Markdown — a cross-platform markdown editor built with Rust and Tauri. Because markdown needs to be free and ubiquitous in the AI era, and the good editors are all proprietary or Electron.

Why I’m writing

I keep hitting problems nobody has documented yet. How to manage an agent whose configuration spans a dozen files. What happens when upstream framework updates break your customizations. Why the security defaults in the most popular agent framework ship wide open. How to get an AI coding agent to produce code that actually runs instead of code that looks plausible.

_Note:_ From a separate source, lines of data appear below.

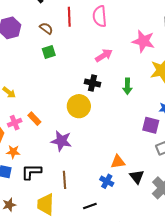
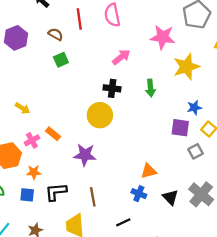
black triangle: (137, 177) -> (170, 197), moved

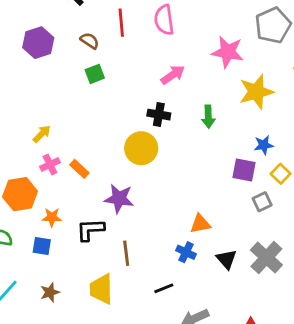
yellow arrow: (23, 108) -> (42, 134), turned -80
pink cross: (32, 140) -> (50, 165), moved
black L-shape: (56, 192) -> (90, 230), moved

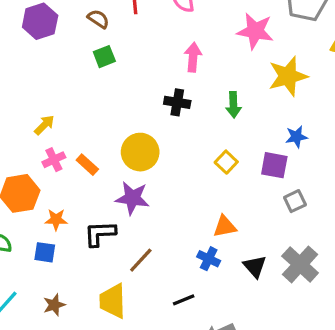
pink arrow: (173, 75) -> (193, 57), turned -50
yellow circle: (141, 148) -> (140, 152), moved
yellow square: (281, 174) -> (226, 162), moved
brown line: (126, 253) -> (141, 260), turned 50

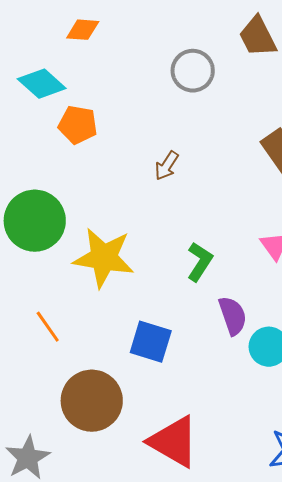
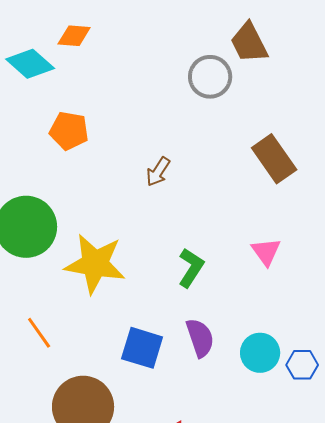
gray circle: (193, 71) -> (210, 77), moved
cyan diamond: (42, 84) -> (30, 64), moved
purple semicircle: (233, 316) -> (200, 338), moved

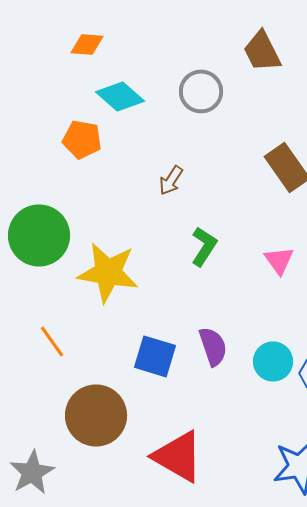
cyan diamond: (30, 64) -> (120, 96), moved
gray circle: (210, 77) -> (201, 91), moved
green L-shape: (191, 268) -> (204, 246), moved

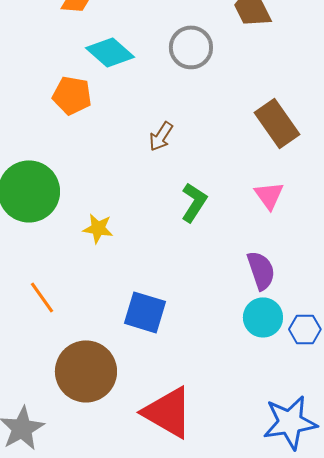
pink triangle: (279, 260) -> (269, 195), moved
yellow star: (108, 272) -> (98, 228), size x0.5
purple semicircle: (213, 346) -> (261, 270), moved

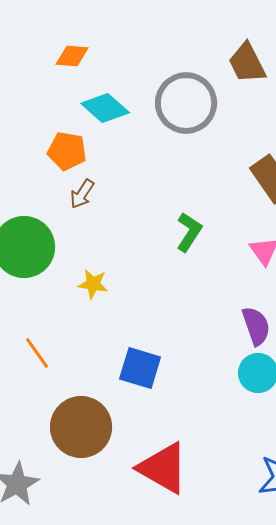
gray circle: (191, 47) -> (186, 103), size x1.4
brown arrow: (161, 136) -> (82, 194), moved
green L-shape: (194, 202) -> (189, 232), moved

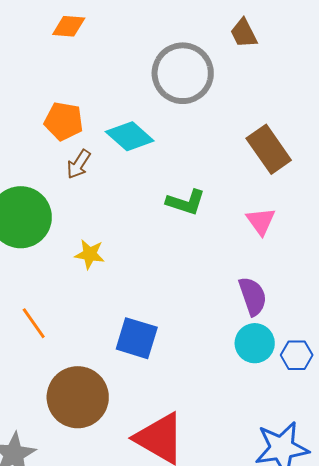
brown trapezoid: (247, 63) -> (244, 33), size x0.7
cyan diamond: (105, 108) -> (130, 136), moved
green L-shape: (189, 232) -> (186, 202), turned 75

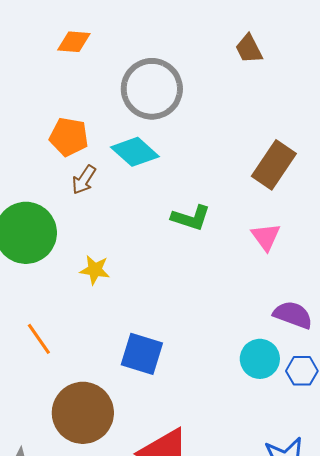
gray circle: (183, 73) -> (152, 89), moved
brown rectangle: (269, 149) -> (274, 165), turned 69
purple semicircle: (253, 296) -> (293, 315), moved, turned -51

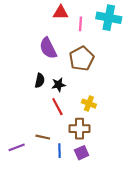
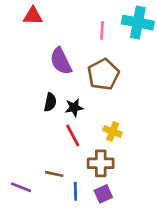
red triangle: (61, 12) -> (33, 16), moved
purple line: (17, 147) -> (21, 187), turned 42

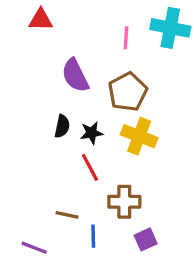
yellow cross: (113, 131) -> (139, 136), moved, size x1.5
purple line: (21, 187) -> (34, 248), moved
purple square: (103, 194) -> (146, 239), moved

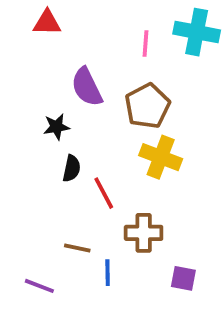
black semicircle: (62, 126) -> (72, 168), moved
black star: (92, 133) -> (56, 127), moved
purple square: (146, 239) -> (183, 278), moved, turned 35

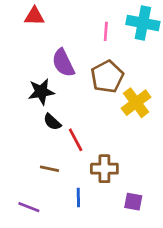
black star: (56, 127) -> (41, 92), size x1.4
yellow cross: (161, 157) -> (136, 103), moved, turned 32
black semicircle: (72, 168) -> (52, 122), turned 120
brown line: (77, 248) -> (49, 169), moved

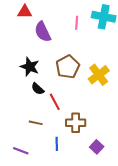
purple semicircle: (63, 63) -> (43, 32), moved
brown pentagon: (107, 77) -> (68, 67), moved
black star: (41, 92) -> (30, 67), turned 30
purple square: (133, 202) -> (97, 147), turned 32

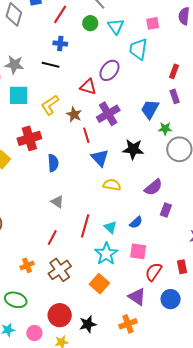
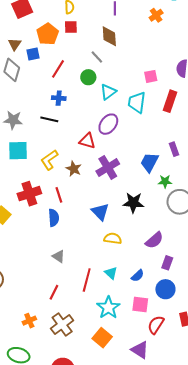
cyan triangle: (116, 26) -> (108, 92), moved, turned 30
red rectangle: (174, 71) -> (170, 101), moved, size x1.5
red line: (86, 135) -> (59, 195), moved
cyan triangle: (110, 227) -> (111, 273), moved
blue circle: (171, 299) -> (165, 289), moved

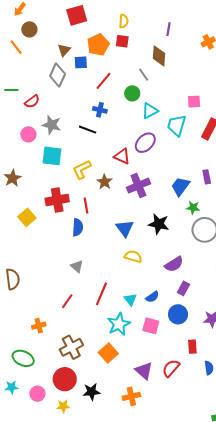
cyan triangle: (111, 273) -> (130, 299), moved
brown cross: (62, 324) -> (71, 347), moved
red semicircle: (156, 325) -> (171, 368), moved

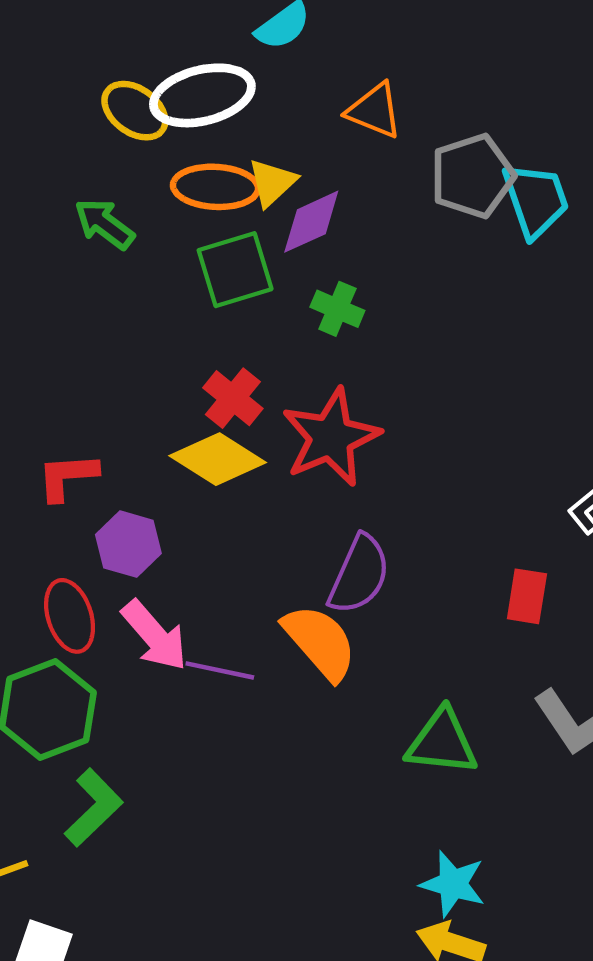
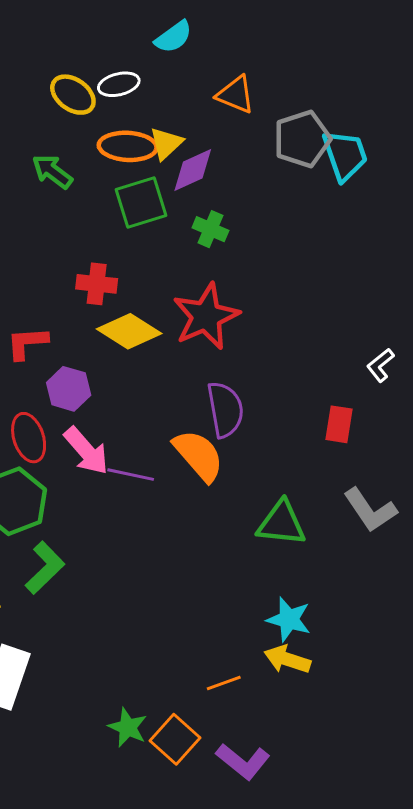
white ellipse: (202, 95) -> (119, 84), size x0.6
red cross: (233, 398) -> (97, 284), moved, turned -33
purple semicircle: (359, 575) -> (225, 410), turned -34

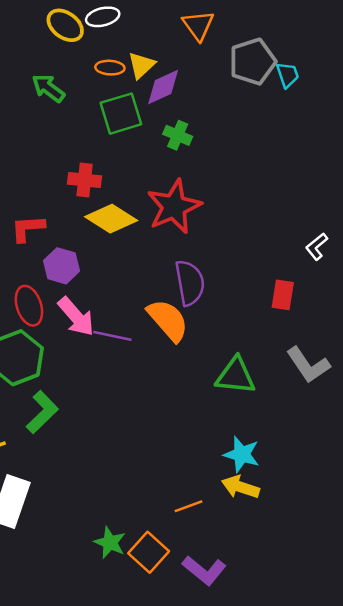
orange triangle: (236, 95) -> (198, 25), turned 32
orange ellipse: (128, 146) -> (110, 68), size x0.6
cyan trapezoid: (345, 155) -> (288, 75), size x0.6

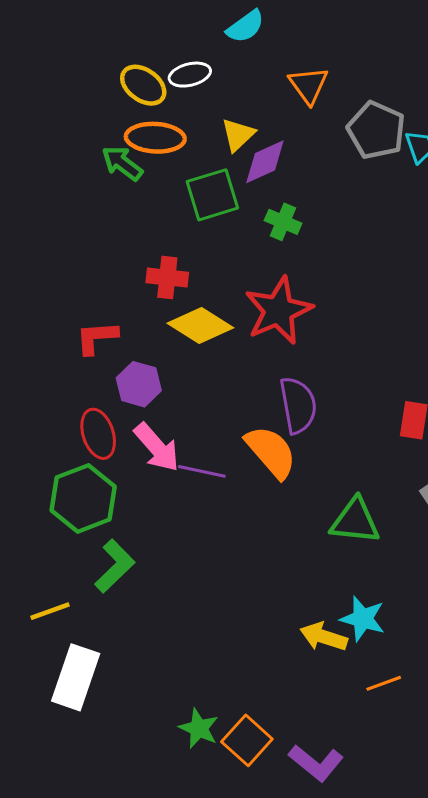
gray pentagon: (253, 62) -> (376, 130), turned -30
orange ellipse: (110, 68) -> (155, 138), moved, size x1.6
yellow arrow: (240, 487) -> (324, 637), moved
orange line: (188, 506) -> (384, 683), moved

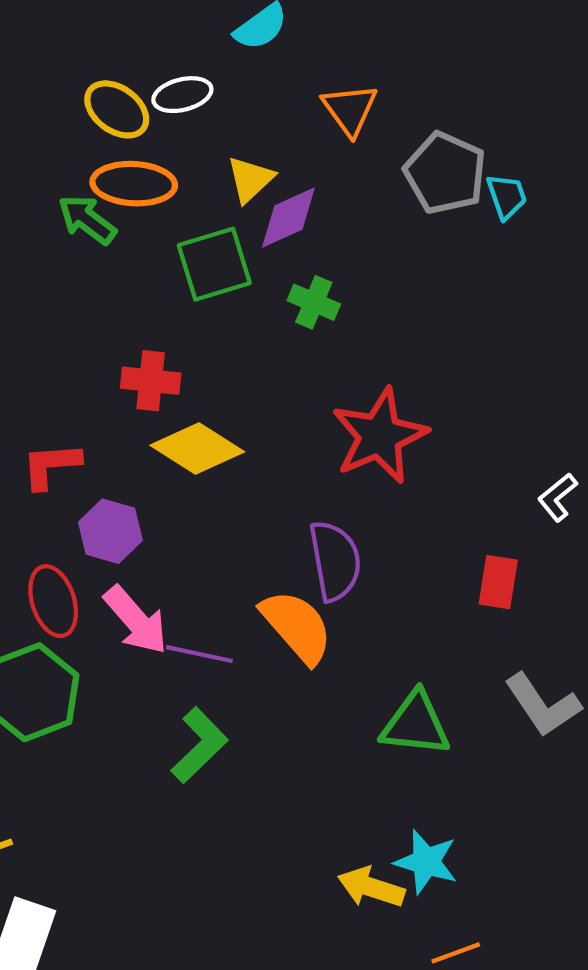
red star: (278, 311) -> (380, 436), moved
green L-shape: (115, 566) -> (199, 745), moved

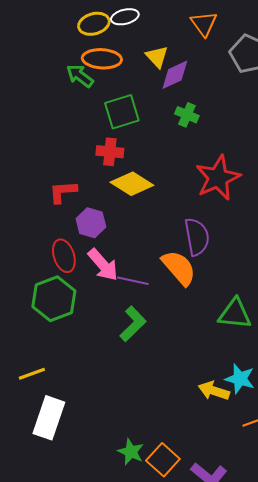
yellow ellipse: (117, 109) -> (94, 24), turned -52
yellow triangle: (250, 179) -> (157, 57), turned -30
green square: (214, 264) -> (122, 112), moved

I’ve been in infrastructure long enough to recognize when I’m watching the same patterns I saw in cloud ten years ago. Writing is how I think through them.

What to expect

Build logs, not thought leadership. Real decisions with real tradeoffs. When something breaks, what happened and what fixed it.

Here’s an example: Don’t Blame Your Layers. An upstream OpenClaw update broke my agent’s Telegram integration. I almost ripped out my entire security stack to diagnose it. The update pipeline saved me. That’s the kind of thing I write about — specific, grounded, useful to someone building the same thing.

I don’t have a posting schedule. I write when I hit something worth documenting.